If you are a fan of the recent TV sitcom, "Seinfeld," then you remember George Costanza (played by Jason Alexander) sitting in their local meeting place restaurant and telling Jerry, "It's not a lie…if you believe it." That's pretty funny on the surface, but the annuity industry does seem to suffer from occasional annuity delusion from top executives to FMOs and all the way down to the agent. It's time for the annuity industry, top to bottom, to clean up the message as we address the tidal wave of people needing the retirement guarantees that annuities provide.
In previous LifeHealthPro.com columns, I have addressed the need for higher agent education standards, inappropriate agent one-size-fits-all selling tendencies, and appalling bait and switch Internet advertising. So let's address some other current annuity "whoppers," and hope that all of these issues represent moment in time and not an ongoing "circus mirror" trend.
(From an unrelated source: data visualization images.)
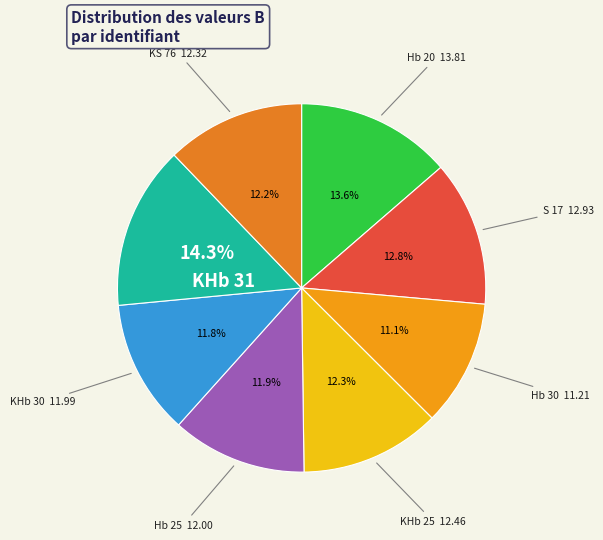

What is the total percentage of Hb 30 and Hb 20?

24.7%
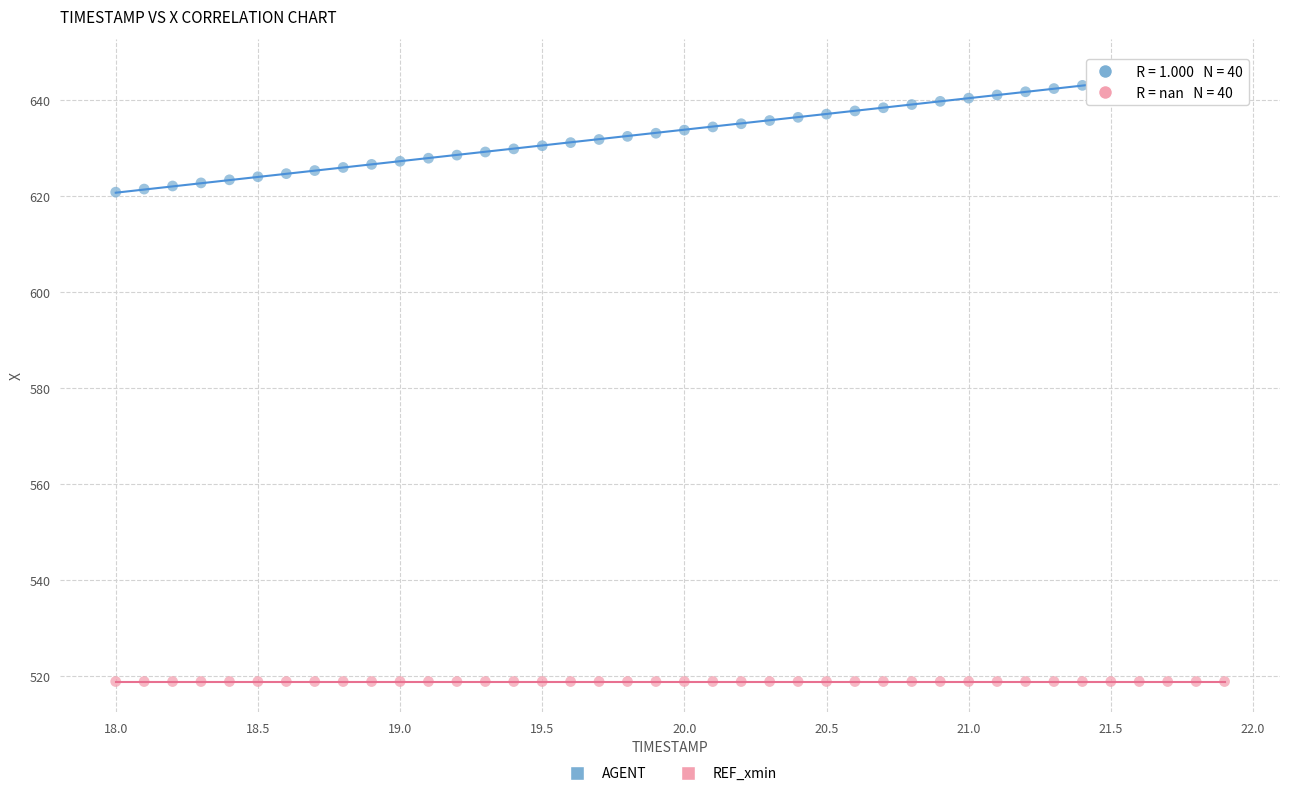

Which series contains the lowest Y value?

REF_xmin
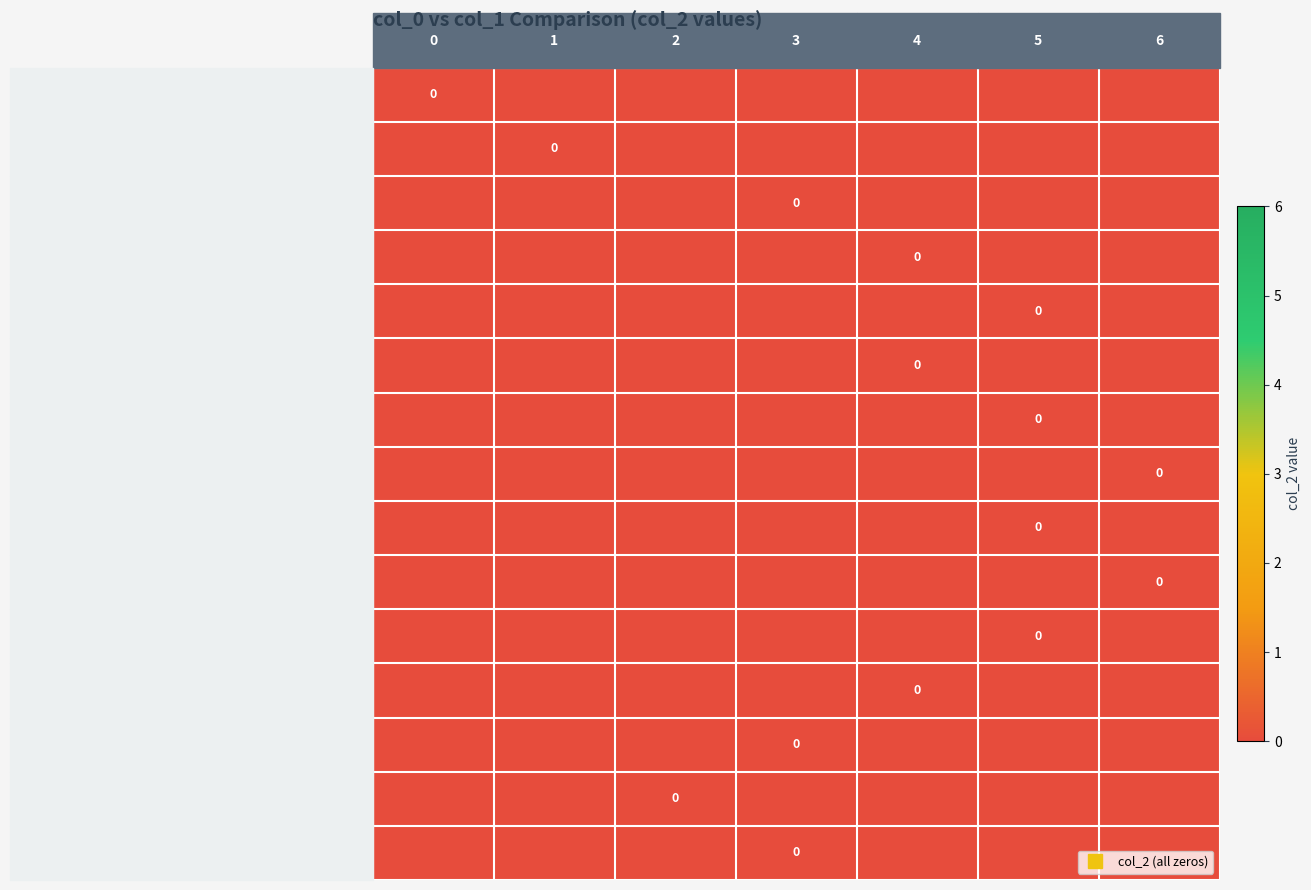

True or false: 1446613938 has a value of -1 at 0.

True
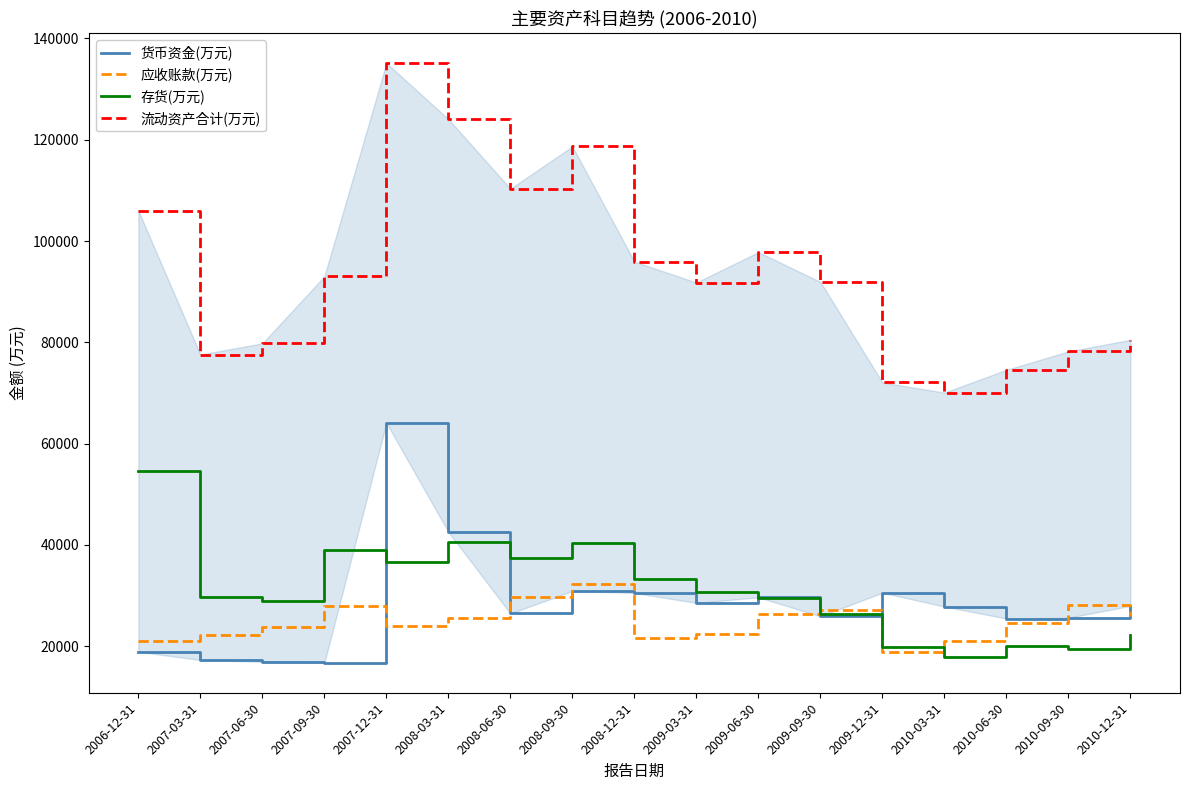

True or false: 存货(万元) has more than 2 interior local peaks.

True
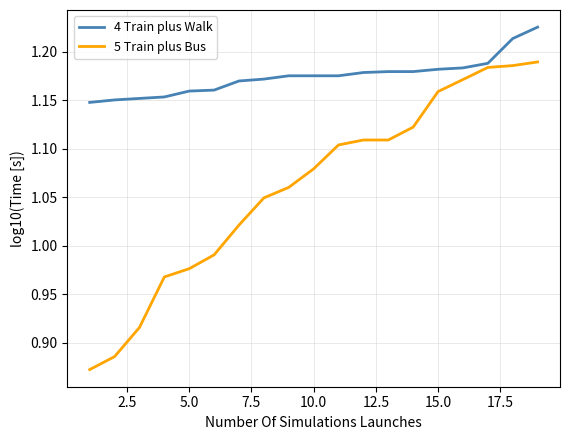

Which series has the largest total across all categories?

4 Train plus Walk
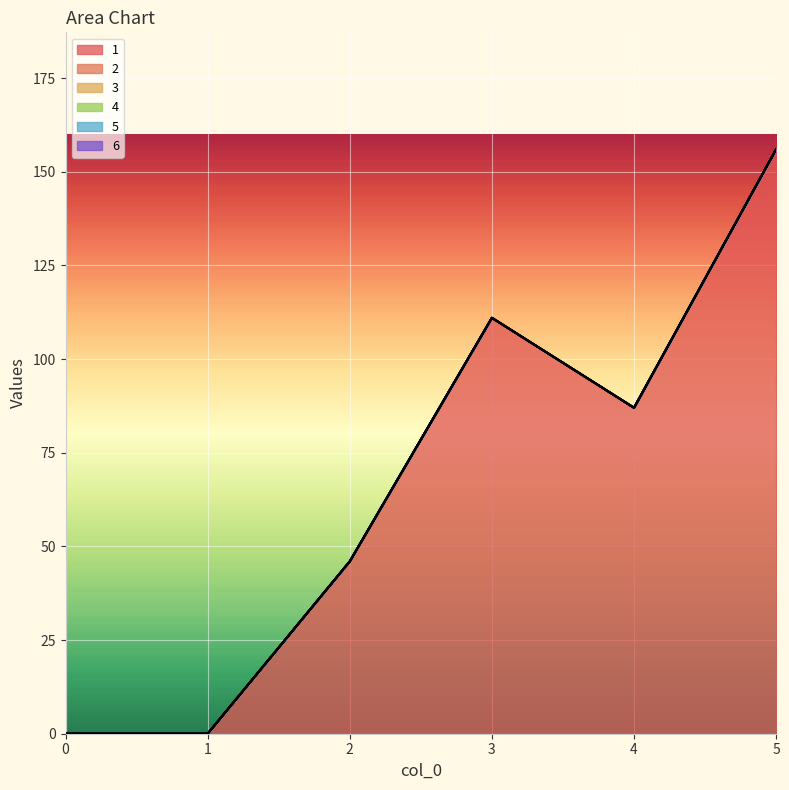

Which series has the largest total across all categories?

1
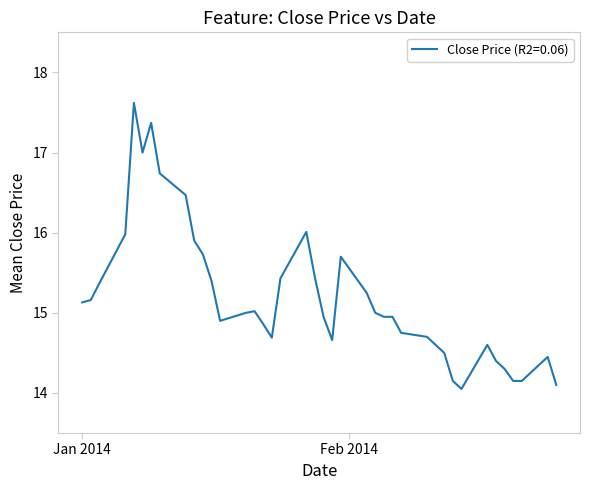

What is the greatest value displayed?

17.6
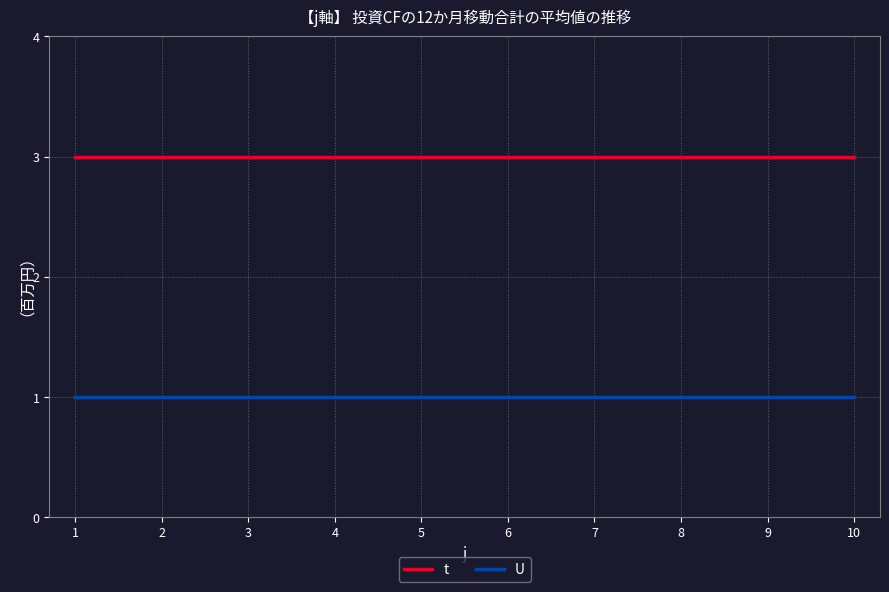

Is it true that t equals 3 at 3?

True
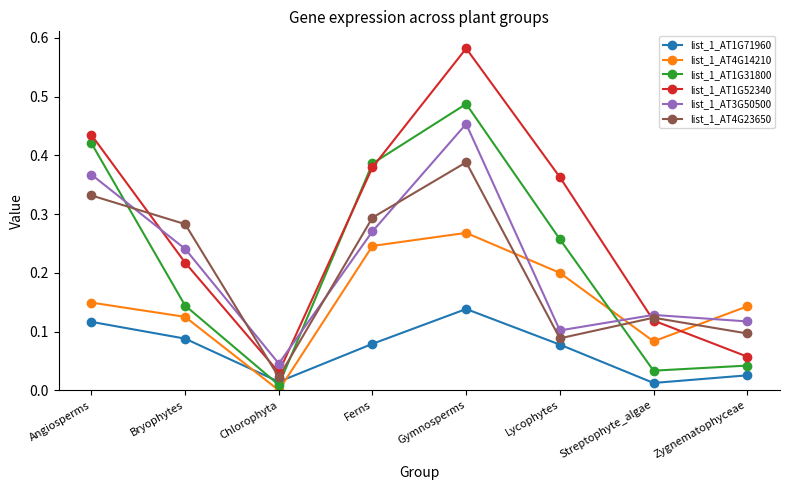

Which category has the highest value across all series?

Gymnosperms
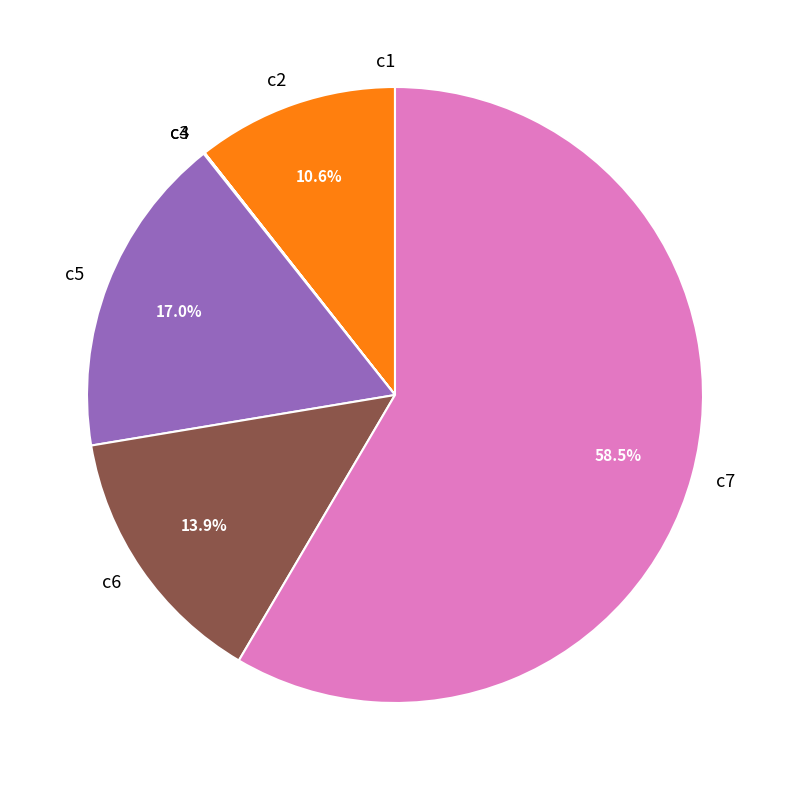

Does c7 represent more than half of the total?

Yes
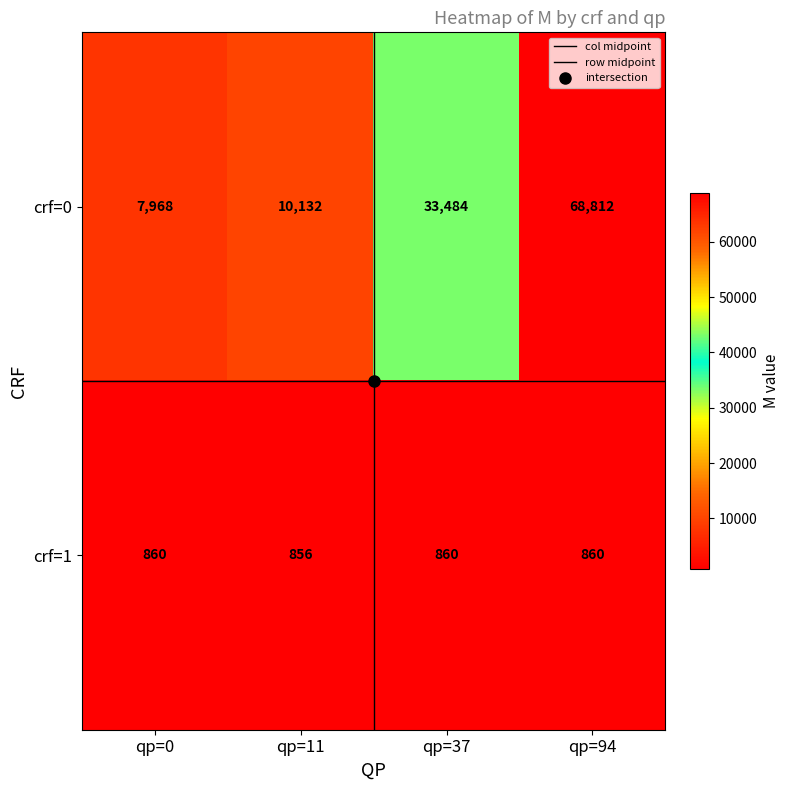

Rank the series by their average value, from lowest to highest.

crf=1, crf=0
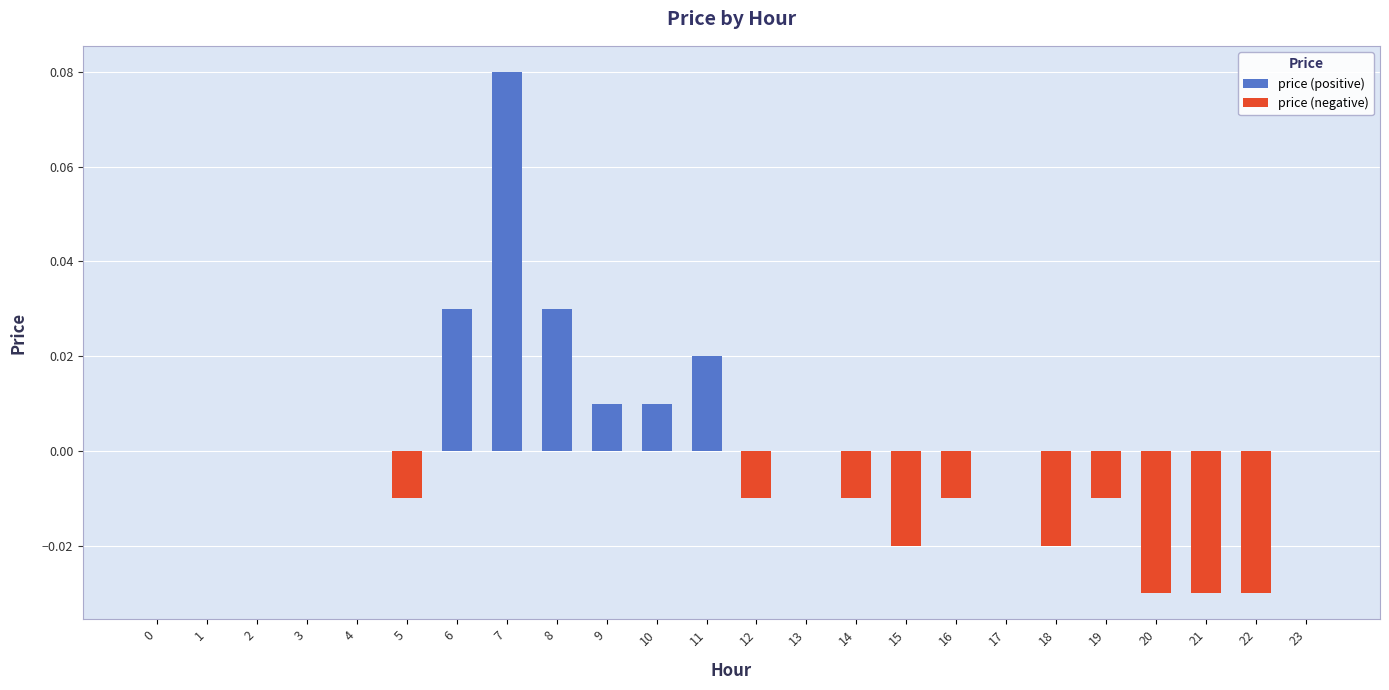

Reading left to right, what are all the values shown in this chart?

price (positive): 0.0	0.0	0.0	0.0	0.0	0.0	0.0	0.1	0.0	0.0	0.0	0.0	0.0	0.0	0.0	0.0	0.0	0.0	0.0	0.0	0.0	0.0	0.0	0.0
price (negative): 0.0	0.0	0.0	0.0	0.0	-0.0	0.0	0.0	0.0	0.0	0.0	0.0	-0.0	0.0	-0.0	-0.0	-0.0	0.0	-0.0	-0.0	-0.0	-0.0	-0.0	0.0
Blurring the line between yield and income riders
I can see George Costanza right now as an annuity agent giving a product presentation at a "bad chicken dinner" seminar and eagerly throwing out guaranteed numbers like 6 percent, 7 percent or 8 percent without the full explanation, and then piling on with the upfront bonus "cherry on the top" close. We all know that riders are not yield, and that income riders are monopoly money if not used for that specific purpose. By the way, that's OK, but we have a duty to the annuity brand to make sure that the client totally understands income rider liquidity limitations. Agents also need to stop "leading" with these high percentage numbers in their ads and product promotions. Not only does that apply to agents, but the sizzle-selling FMOs as well.
Reasonable rate of return
I'm starting to hear this line more and more, especially in my local area and on agent (never mentioning the words indexed annuity) TV ads. What a vague piece of garbage phrase in my opinion. Sounds like an energy supplement or vitamin claim, and it means absolutely nothing. This triple RRR (reasonable rate of return) Pavlovian-drooling-dog pitch is a psychological and subtle hammer. When RRR is used, I am assuming that the agent is hoping the customer is filling in the blank with their own version of a very high RRR percent. Why not just quote the last two Beacon reports on FIA returns and have the client's expectations in line with reality? There is absolutely nothing wrong with that, and agents need to remember that indexed annuities were developed to compete with CDs, not the stock market.
Everyone needs an annuity
Short answer…no they don't. Annuities solve for specific issues, and not everyone needs this type of transfer of risk solution. Fortunately for all of us annuity agents, a lot of people do need them, but these strategies have to be customized for each specific situation.